Er kommt mit großen und schnellen Schritten auf mich zu. Ich klammere mich immer noch mit meiner gebrochenen Hand am Geländer fest. Es tut höllisch weh, wenn ich den Arm anspanne, aber ich kann nicht anders. Ich brauche einfach irgendetwas, wo ich mich festhalten kann.

Und dann ist er schon bei mir. Sodass die anderen es nicht hören können, flüstert er mir zu: „Ich hoffe du weißt, dass ich sehr wohl weiß, wie ich dir wehtun kann!“ Ich schaue ihn nur mit einer ausdruckslosen Miene an. Ich werde ihm den Stick nicht geben. Ich spüre in deutlich in meiner Hosentasche. Es ist, als würde er immer schwerer werden, während Daniel mich so anstarrt.
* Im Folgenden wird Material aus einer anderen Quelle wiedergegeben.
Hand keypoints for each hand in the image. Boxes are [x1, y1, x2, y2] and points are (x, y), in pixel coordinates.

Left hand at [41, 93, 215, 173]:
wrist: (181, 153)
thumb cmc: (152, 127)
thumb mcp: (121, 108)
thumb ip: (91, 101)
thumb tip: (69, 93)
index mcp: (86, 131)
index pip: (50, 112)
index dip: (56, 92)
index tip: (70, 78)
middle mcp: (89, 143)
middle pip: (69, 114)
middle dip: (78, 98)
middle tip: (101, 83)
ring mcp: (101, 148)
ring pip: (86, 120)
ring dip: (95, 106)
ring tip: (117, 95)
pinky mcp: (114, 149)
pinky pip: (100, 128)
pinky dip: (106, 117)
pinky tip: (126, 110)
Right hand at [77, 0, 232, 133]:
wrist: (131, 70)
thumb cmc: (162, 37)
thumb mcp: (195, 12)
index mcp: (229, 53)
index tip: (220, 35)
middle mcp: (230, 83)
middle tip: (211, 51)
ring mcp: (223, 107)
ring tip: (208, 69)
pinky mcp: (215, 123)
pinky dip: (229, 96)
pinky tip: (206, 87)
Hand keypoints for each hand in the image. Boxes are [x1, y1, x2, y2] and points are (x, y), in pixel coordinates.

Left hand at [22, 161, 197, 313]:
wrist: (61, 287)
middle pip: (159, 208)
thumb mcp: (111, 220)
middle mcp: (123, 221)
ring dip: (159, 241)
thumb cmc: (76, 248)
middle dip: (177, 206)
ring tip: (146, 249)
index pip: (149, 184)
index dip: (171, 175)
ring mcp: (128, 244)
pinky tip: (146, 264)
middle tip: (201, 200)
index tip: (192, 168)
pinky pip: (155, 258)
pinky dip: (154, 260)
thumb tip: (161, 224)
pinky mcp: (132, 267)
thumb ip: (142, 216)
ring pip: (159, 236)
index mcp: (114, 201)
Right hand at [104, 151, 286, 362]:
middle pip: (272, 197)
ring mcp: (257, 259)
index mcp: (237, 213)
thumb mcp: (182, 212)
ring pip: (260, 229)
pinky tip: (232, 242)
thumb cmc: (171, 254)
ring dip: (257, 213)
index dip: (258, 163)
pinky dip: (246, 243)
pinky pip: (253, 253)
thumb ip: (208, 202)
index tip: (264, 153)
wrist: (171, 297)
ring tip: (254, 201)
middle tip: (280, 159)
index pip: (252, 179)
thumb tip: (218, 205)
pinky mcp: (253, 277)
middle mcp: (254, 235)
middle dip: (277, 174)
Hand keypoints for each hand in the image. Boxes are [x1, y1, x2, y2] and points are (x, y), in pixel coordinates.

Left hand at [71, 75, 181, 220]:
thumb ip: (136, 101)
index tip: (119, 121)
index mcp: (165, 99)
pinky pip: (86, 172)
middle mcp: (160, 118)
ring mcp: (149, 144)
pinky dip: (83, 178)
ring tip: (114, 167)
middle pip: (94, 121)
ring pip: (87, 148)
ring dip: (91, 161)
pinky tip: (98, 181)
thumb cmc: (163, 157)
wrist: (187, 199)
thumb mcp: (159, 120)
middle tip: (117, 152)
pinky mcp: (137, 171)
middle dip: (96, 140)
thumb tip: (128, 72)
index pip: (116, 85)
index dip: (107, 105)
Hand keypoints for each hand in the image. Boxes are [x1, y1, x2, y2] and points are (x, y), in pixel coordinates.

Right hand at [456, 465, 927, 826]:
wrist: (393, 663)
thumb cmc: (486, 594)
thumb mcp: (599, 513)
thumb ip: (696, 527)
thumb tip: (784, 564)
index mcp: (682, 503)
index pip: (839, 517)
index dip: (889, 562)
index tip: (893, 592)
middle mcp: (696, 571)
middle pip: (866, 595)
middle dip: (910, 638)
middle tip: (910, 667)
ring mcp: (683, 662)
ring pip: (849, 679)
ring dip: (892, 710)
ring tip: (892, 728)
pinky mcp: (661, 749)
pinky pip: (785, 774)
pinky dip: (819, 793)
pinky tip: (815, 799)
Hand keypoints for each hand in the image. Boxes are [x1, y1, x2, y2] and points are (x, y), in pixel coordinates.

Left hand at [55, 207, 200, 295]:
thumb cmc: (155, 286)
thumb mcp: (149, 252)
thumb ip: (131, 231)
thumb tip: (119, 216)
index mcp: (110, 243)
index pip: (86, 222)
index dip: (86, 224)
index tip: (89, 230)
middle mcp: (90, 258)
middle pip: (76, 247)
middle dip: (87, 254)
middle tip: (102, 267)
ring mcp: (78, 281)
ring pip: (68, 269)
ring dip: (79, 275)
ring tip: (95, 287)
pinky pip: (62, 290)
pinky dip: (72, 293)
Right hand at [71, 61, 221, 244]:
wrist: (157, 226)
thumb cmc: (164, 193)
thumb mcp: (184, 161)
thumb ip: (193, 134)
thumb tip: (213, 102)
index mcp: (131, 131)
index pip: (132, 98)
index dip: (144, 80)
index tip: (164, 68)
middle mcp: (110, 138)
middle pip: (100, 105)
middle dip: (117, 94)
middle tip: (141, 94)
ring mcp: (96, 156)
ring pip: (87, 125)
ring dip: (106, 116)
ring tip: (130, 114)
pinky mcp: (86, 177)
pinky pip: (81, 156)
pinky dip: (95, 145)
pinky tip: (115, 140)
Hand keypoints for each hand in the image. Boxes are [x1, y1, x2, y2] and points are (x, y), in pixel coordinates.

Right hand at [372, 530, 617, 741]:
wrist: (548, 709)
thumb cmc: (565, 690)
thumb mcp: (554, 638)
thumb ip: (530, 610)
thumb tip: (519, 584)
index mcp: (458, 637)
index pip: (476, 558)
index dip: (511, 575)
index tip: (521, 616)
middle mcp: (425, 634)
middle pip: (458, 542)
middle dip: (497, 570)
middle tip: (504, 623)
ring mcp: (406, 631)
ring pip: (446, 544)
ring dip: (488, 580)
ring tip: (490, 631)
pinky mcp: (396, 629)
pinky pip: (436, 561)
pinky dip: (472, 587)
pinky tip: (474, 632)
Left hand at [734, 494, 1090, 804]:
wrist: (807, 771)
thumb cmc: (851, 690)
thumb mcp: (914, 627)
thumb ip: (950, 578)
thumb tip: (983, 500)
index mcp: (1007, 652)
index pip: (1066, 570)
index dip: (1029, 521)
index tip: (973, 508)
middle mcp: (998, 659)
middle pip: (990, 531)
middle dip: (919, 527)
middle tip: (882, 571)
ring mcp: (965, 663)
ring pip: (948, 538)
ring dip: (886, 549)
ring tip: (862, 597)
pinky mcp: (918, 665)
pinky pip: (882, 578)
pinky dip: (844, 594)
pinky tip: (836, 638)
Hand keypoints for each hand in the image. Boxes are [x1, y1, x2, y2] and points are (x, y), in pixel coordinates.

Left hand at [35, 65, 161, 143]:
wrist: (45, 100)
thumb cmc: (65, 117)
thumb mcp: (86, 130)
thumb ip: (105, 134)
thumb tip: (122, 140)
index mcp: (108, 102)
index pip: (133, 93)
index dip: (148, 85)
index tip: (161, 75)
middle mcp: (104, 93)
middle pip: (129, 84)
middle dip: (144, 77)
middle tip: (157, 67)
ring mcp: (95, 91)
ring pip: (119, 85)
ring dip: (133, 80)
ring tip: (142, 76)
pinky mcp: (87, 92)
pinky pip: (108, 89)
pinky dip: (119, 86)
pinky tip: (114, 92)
Und dann, ohne irgendeine Vorwarnung schnellt sein Arm zu meiner Hand, die noch auf dem Geländer ruht. Er greift blitzschnell nach meinem gebrochenen Unterarm. Ich kann nichts dagegen tun. Ich höre im Hintergrund, wie jemand aufschreit und wie Füße auf der Treppe trampeln. Aber ich sehe nicht, wer es ist, denn Daniel fasst schon mit seinen ganzen Fingern tief in den Bruch. Der Schmerz überspült mich unerwartet.

Alles wird schwarz vor meinen Augen.